▸ **Task brief**
Search the listing for the word "after". Copy every line where it is found.

▸ **Exercise data**
═══

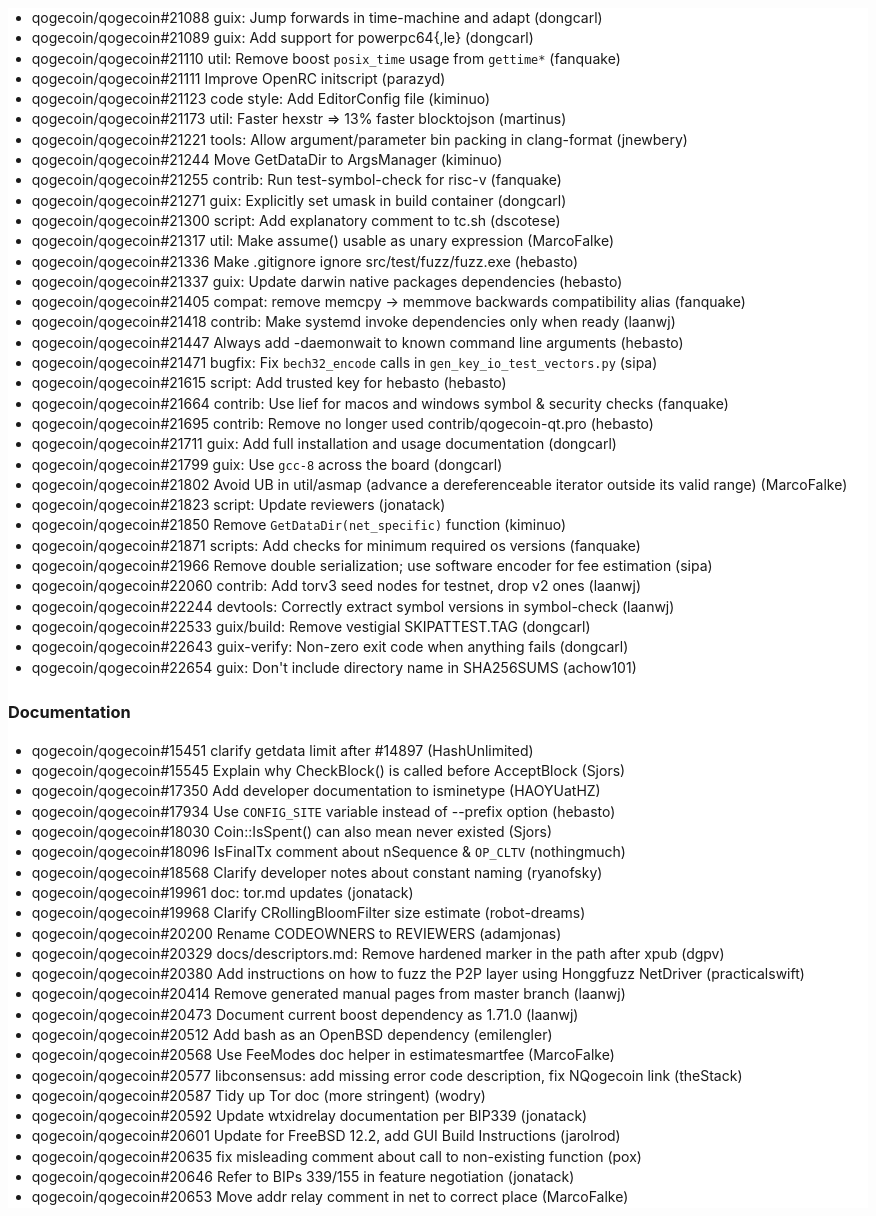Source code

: - qogecoin/qogecoin#21088 guix: Jump forwards in time-machine and adapt (dongcarl)
- qogecoin/qogecoin#21089 guix: Add support for powerpc64{,le} (dongcarl)
- qogecoin/qogecoin#21110 util: Remove boost `posix_time` usage from `gettime*` (fanquake)
- qogecoin/qogecoin#21111 Improve OpenRC initscript (parazyd)
- qogecoin/qogecoin#21123 code style: Add EditorConfig file (kiminuo)
- qogecoin/qogecoin#21173 util: Faster hexstr => 13% faster blocktojson (martinus)
- qogecoin/qogecoin#21221 tools: Allow argument/parameter bin packing in clang-format (jnewbery)
- qogecoin/qogecoin#21244 Move GetDataDir to ArgsManager (kiminuo)
- qogecoin/qogecoin#21255 contrib: Run test-symbol-check for risc-v (fanquake)
- qogecoin/qogecoin#21271 guix: Explicitly set umask in build container (dongcarl)
- qogecoin/qogecoin#21300 script: Add explanatory comment to tc.sh (dscotese)
- qogecoin/qogecoin#21317 util: Make assume() usable as unary expression (MarcoFalke)
- qogecoin/qogecoin#21336 Make .gitignore ignore src/test/fuzz/fuzz.exe (hebasto)
- qogecoin/qogecoin#21337 guix: Update darwin native packages dependencies (hebasto)
- qogecoin/qogecoin#21405 compat: remove memcpy -> memmove backwards compatibility alias (fanquake)
- qogecoin/qogecoin#21418 contrib: Make systemd invoke dependencies only when ready (laanwj)
- qogecoin/qogecoin#21447 Always add -daemonwait to known command line arguments (hebasto)
- qogecoin/qogecoin#21471 bugfix: Fix `bech32_encode` calls in `gen_key_io_test_vectors.py` (sipa)
- qogecoin/qogecoin#21615 script: Add trusted key for hebasto (hebasto)
- qogecoin/qogecoin#21664 contrib: Use lief for macos and windows symbol & security checks (fanquake)
- qogecoin/qogecoin#21695 contrib: Remove no longer used contrib/qogecoin-qt.pro (hebasto)
- qogecoin/qogecoin#21711 guix: Add full installation and usage documentation (dongcarl)
- qogecoin/qogecoin#21799 guix: Use `gcc-8` across the board (dongcarl)
- qogecoin/qogecoin#21802 Avoid UB in util/asmap (advance a dereferenceable iterator outside its valid range) (MarcoFalke)
- qogecoin/qogecoin#21823 script: Update reviewers (jonatack)
- qogecoin/qogecoin#21850 Remove `GetDataDir(net_specific)` function (kiminuo)
- qogecoin/qogecoin#21871 scripts: Add checks for minimum required os versions (fanquake)
- qogecoin/qogecoin#21966 Remove double serialization; use software encoder for fee estimation (sipa)
- qogecoin/qogecoin#22060 contrib: Add torv3 seed nodes for testnet, drop v2 ones (laanwj)
- qogecoin/qogecoin#22244 devtools: Correctly extract symbol versions in symbol-check (laanwj)
- qogecoin/qogecoin#22533 guix/build: Remove vestigial SKIPATTEST.TAG (dongcarl)
- qogecoin/qogecoin#22643 guix-verify: Non-zero exit code when anything fails (dongcarl)
- qogecoin/qogecoin#22654 guix: Don't include directory name in SHA256SUMS (achow101)

### Documentation
- qogecoin/qogecoin#15451 clarify getdata limit after #14897 (HashUnlimited)
- qogecoin/qogecoin#15545 Explain why CheckBlock() is called before AcceptBlock (Sjors)
- qogecoin/qogecoin#17350 Add developer documentation to isminetype (HAOYUatHZ)
- qogecoin/qogecoin#17934 Use `CONFIG_SITE` variable instead of --prefix option (hebasto)
- qogecoin/qogecoin#18030 Coin::IsSpent() can also mean never existed (Sjors)
- qogecoin/qogecoin#18096 IsFinalTx comment about nSequence & `OP_CLTV` (nothingmuch)
- qogecoin/qogecoin#18568 Clarify developer notes about constant naming (ryanofsky)
- qogecoin/qogecoin#19961 doc: tor.md updates (jonatack)
- qogecoin/qogecoin#19968 Clarify CRollingBloomFilter size estimate (robot-dreams)
- qogecoin/qogecoin#20200 Rename CODEOWNERS to REVIEWERS (adamjonas)
- qogecoin/qogecoin#20329 docs/descriptors.md: Remove hardened marker in the path after xpub (dgpv)
- qogecoin/qogecoin#20380 Add instructions on how to fuzz the P2P layer using Honggfuzz NetDriver (practicalswift)
- qogecoin/qogecoin#20414 Remove generated manual pages from master branch (laanwj)
- qogecoin/qogecoin#20473 Document current boost dependency as 1.71.0 (laanwj)
- qogecoin/qogecoin#20512 Add bash as an OpenBSD dependency (emilengler)
- qogecoin/qogecoin#20568 Use FeeModes doc helper in estimatesmartfee (MarcoFalke)
- qogecoin/qogecoin#20577 libconsensus: add missing error code description, fix NQogecoin link (theStack)
- qogecoin/qogecoin#20587 Tidy up Tor doc (more stringent) (wodry)
- qogecoin/qogecoin#20592 Update wtxidrelay documentation per BIP339 (jonatack)
- qogecoin/qogecoin#20601 Update for FreeBSD 12.2, add GUI Build Instructions (jarolrod)
- qogecoin/qogecoin#20635 fix misleading comment about call to non-existing function (pox)
- qogecoin/qogecoin#20646 Refer to BIPs 339/155 in feature negotiation (jonatack)
- qogecoin/qogecoin#20653 Move addr relay comment in net to correct place (MarcoFalke)
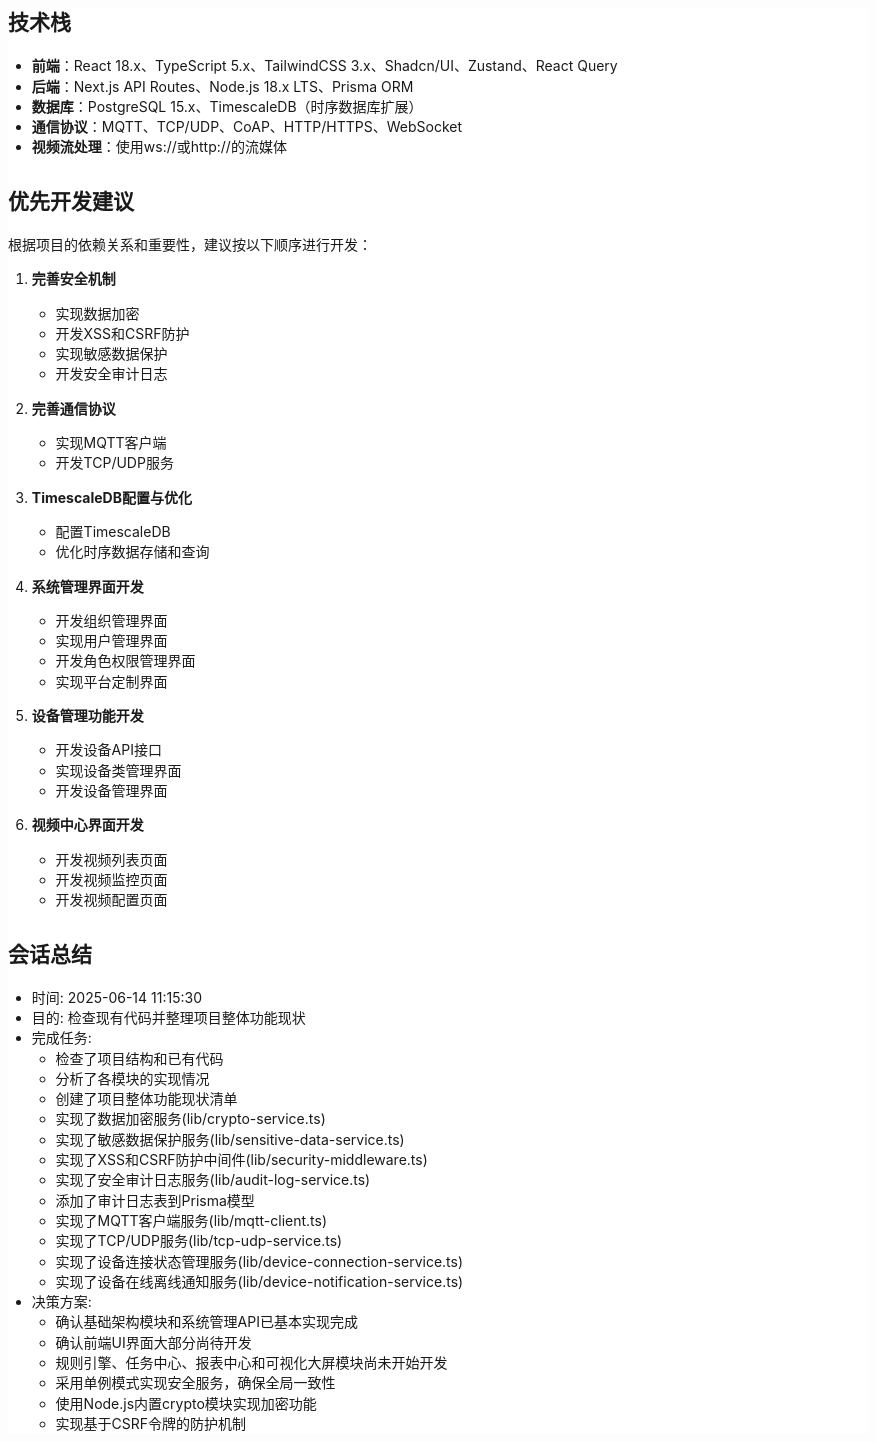 ## 技术栈
- **前端**：React 18.x、TypeScript 5.x、TailwindCSS 3.x、Shadcn/UI、Zustand、React Query
- **后端**：Next.js API Routes、Node.js 18.x LTS、Prisma ORM
- **数据库**：PostgreSQL 15.x、TimescaleDB（时序数据库扩展）
- **通信协议**：MQTT、TCP/UDP、CoAP、HTTP/HTTPS、WebSocket
- **视频流处理**：使用ws://或http://的流媒体

## 优先开发建议

根据项目的依赖关系和重要性，建议按以下顺序进行开发：

1. **完善安全机制**
   - 实现数据加密
   - 开发XSS和CSRF防护
   - 实现敏感数据保护
   - 开发安全审计日志

2. **完善通信协议**
   - 实现MQTT客户端
   - 开发TCP/UDP服务

3. **TimescaleDB配置与优化**
   - 配置TimescaleDB
   - 优化时序数据存储和查询

4. **系统管理界面开发**
   - 开发组织管理界面
   - 实现用户管理界面
   - 开发角色权限管理界面
   - 实现平台定制界面

5. **设备管理功能开发**
   - 开发设备API接口
   - 实现设备类管理界面
   - 开发设备管理界面

6. **视频中心界面开发**
   - 开发视频列表页面
   - 开发视频监控页面
   - 开发视频配置页面

## 会话总结
- 时间: 2025-06-14 11:15:30
- 目的: 检查现有代码并整理项目整体功能现状
- 完成任务: 
  * 检查了项目结构和已有代码
  * 分析了各模块的实现情况
  * 创建了项目整体功能现状清单
  * 实现了数据加密服务(lib/crypto-service.ts)
  * 实现了敏感数据保护服务(lib/sensitive-data-service.ts)
  * 实现了XSS和CSRF防护中间件(lib/security-middleware.ts)
  * 实现了安全审计日志服务(lib/audit-log-service.ts)
  * 添加了审计日志表到Prisma模型
  * 实现了MQTT客户端服务(lib/mqtt-client.ts)
  * 实现了TCP/UDP服务(lib/tcp-udp-service.ts)
  * 实现了设备连接状态管理服务(lib/device-connection-service.ts)
  * 实现了设备在线离线通知服务(lib/device-notification-service.ts)
- 决策方案: 
  * 确认基础架构模块和系统管理API已基本实现完成
  * 确认前端UI界面大部分尚待开发
  * 规则引擎、任务中心、报表中心和可视化大屏模块尚未开始开发
  * 采用单例模式实现安全服务，确保全局一致性
  * 使用Node.js内置crypto模块实现加密功能
  * 实现基于CSRF令牌的防护机制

═══

▸ **Answer to the exercise**
- qogecoin/qogecoin#15451 clarify getdata limit after #14897 (HashUnlimited)
- qogecoin/qogecoin#20329 docs/descriptors.md: Remove hardened marker in the path after xpub (dgpv)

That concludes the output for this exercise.